My school almost destroyed SuperMemo, i.e. the major source of my present joy. There was no malice involved. Most of my college teachers were fantastic people. It was the system that was designed to squeeze students through a rigid curriculum rather than give them space for creative expression that is the best basis of educationMy school was actively trying to block me from accomplishing the most important thing that underlay my entire professional life and future.

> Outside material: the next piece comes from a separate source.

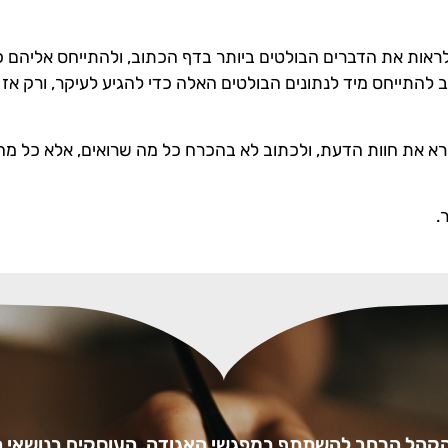
ראות את הדברים הבולטים ביותר בדף הכתוב, ולהתייחס אליהם כא
 להתייחס מיד לנתונים הבולטים האלה כדי להגיע לעיקר, ורק אז 
קורא את חוות הדעת, ולכתוב לא בהכרח כל מה שרואים, אלא כל מה
.
הקהל הרחב להשתתף במפגשי האגודה, העוסקים בנושאי ה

If I was a bit more compliant, more conformist, more prone to social pressures, I would be a "better" student, invest more time in the theory of electronic circuits, calculus, metrology, and abstract algebra. As a result, this article would have never been written. This site would not exist.
I would not trade my present life for any other type of career in research or industry. I survived the denial attack by providing resistance based on strong knowledge valuation network.